Así, cuando Deméter comparte con su hija Perséfone y por tanto es feliz, la naturaleza se alegra, renacen las flores, la tierra da hierbas y frutos. Pero cuando su hija se ausenta, la naturaleza igual entristece y se torna infértil. La mitología de este modo también explica, la existencia de lo que hoy conocemos como las estaciones primavera e invierno.

Los misterios de Eleuses, son entonces, los ritos anuales de iniciación al culto de las diosas Deméter y Perséfone, basados en el mito del rapto. Constituyen el secreto antiguo mejor guardado en el Olimpo, el monte más grande de Grecia, ubicado cerca de Atenas.
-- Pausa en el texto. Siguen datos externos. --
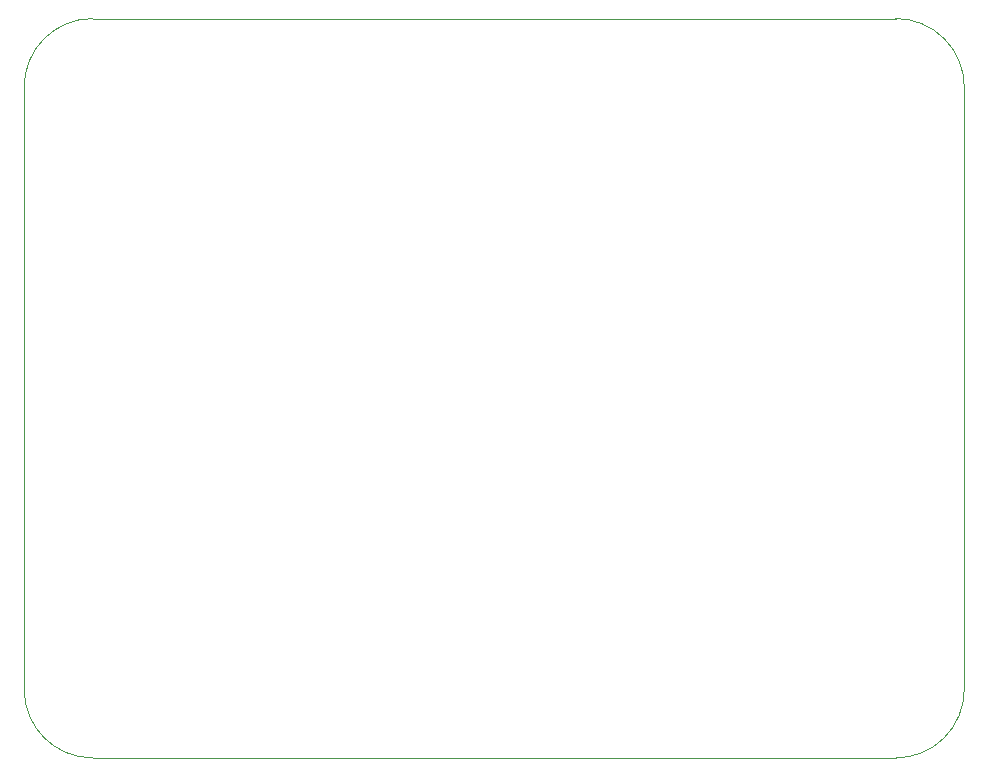
<source format=gm1>
G04 #@! TF.GenerationSoftware,KiCad,Pcbnew,(6.0.10)*
G04 #@! TF.CreationDate,2023-05-03T21:15:51-04:00*
G04 #@! TF.ProjectId,MiniCopterSchematic,4d696e69-436f-4707-9465-72536368656d,v01*
G04 #@! TF.SameCoordinates,Original*
G04 #@! TF.FileFunction,Profile,NP*
%FSLAX46Y46*%
G04 Gerber Fmt 4.6, Leading zero omitted, Abs format (unit mm)*
G04 Created by KiCad (PCBNEW (6.0.10)) date 2023-05-03 21:15:51*
%MOMM*%
%LPD*%
G01*
G04 APERTURE LIST*
G04 #@! TA.AperFunction,Profile*
%ADD10C,0.100000*%
G04 #@! TD*
G04 APERTURE END LIST*
D10*
X77800000Y-134300000D02*
X145800000Y-134300000D01*
X151600000Y-77500000D02*
G75*
G03*
X145800000Y-71700000I-5800000J0D01*
G01*
X151600000Y-128500000D02*
X151600000Y-77500000D01*
X77800000Y-71700000D02*
G75*
G03*
X72000000Y-77500000I0J-5800000D01*
G01*
X72000000Y-128500000D02*
G75*
G03*
X77800000Y-134300000I5800000J0D01*
G01*
X72000000Y-77500000D02*
X72000000Y-128500000D01*
X145800000Y-71700000D02*
X77800000Y-71700000D01*
X145800000Y-134300000D02*
G75*
G03*
X151600000Y-128500000I0J5800000D01*
G01*
M02*

</source>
Culto que se propagó 2.500 años y hasta la época romana, que adoptó gran parte de este. Después, hechos como la invasión de los visigodos a Grecia, el saqueo a Eleusis, el haber quemado en hoguera a seguidores del culto y el imponer a la fuerza el cristianismo; originaron el abandono del mismo.

Mitos y cultura

Mitos, cultura, historia; son voces que a veces resurgen en símil con la realidad siguiente. Nuestros ancestros originarios, también practicaron el culto a muchos dioses, en una auténtica armonía con la naturaleza y el universo, pero fuerzas de ocupación extranjera igualmente llegaron con sus imposiciones y transgredieron todo.
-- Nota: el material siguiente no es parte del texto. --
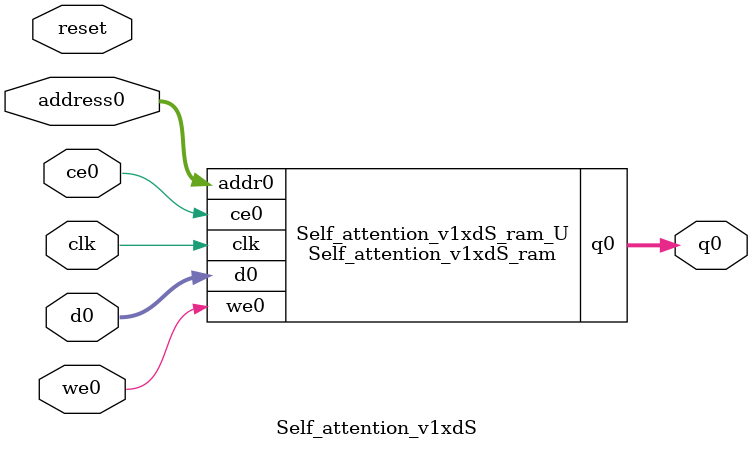
<source format=v>
`timescale 1 ns / 1 ps
module Self_attention_v1xdS_ram (addr0, ce0, d0, we0, q0,  clk);

parameter DWIDTH = 32;
parameter AWIDTH = 4;
parameter MEM_SIZE = 9;

input[AWIDTH-1:0] addr0;
input ce0;
input[DWIDTH-1:0] d0;
input we0;
output reg[DWIDTH-1:0] q0;
input clk;

(* ram_style = "distributed" *)reg [DWIDTH-1:0] ram[0:MEM_SIZE-1];




always @(posedge clk)  
begin 
    if (ce0) begin
        if (we0) 
            ram[addr0] <= d0; 
        q0 <= ram[addr0];
    end
end


endmodule

`timescale 1 ns / 1 ps
module Self_attention_v1xdS(
    reset,
    clk,
    address0,
    ce0,
    we0,
    d0,
    q0);

parameter DataWidth = 32'd32;
parameter AddressRange = 32'd9;
parameter AddressWidth = 32'd4;
input reset;
input clk;
input[AddressWidth - 1:0] address0;
input ce0;
input we0;
input[DataWidth - 1:0] d0;
output[DataWidth - 1:0] q0;



Self_attention_v1xdS_ram Self_attention_v1xdS_ram_U(
    .clk( clk ),
    .addr0( address0 ),
    .ce0( ce0 ),
    .we0( we0 ),
    .d0( d0 ),
    .q0( q0 ));

endmodule


</source>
Así como ayer, fuerzas extranjeras -hoy de ocupación económica- agrupadas en el Banco Mundial, el Fondo Monetario Internacional e imponiendo el neoliberalismo, nos raptaron las condiciones dignas de existencia así como la paz, a más de la mitad de los pobladores del mundo y su calentamiento global y consumismo, convirtieron ya en víctima a todo el planeta tierra.

De ahí por ejemplo, que el calificativo de ciudad de la eterna primavera, (entiéndase de la eterna felicidad) que se asocia con Medellín, sea apenas una expresión, y en desuso. Y que el otro valor preciado inherente a la vida como lo es la paz, siga amenazado desde la hoy oportunistamente llamada resistencia civil.

Este Festival Internacional significó más alimento a las llamas de Prometeo, a fin de que iluminen la razón a las mayorías del país para que por alto margen se refrende la paz. El no ya gobernó y la paz no se concretó.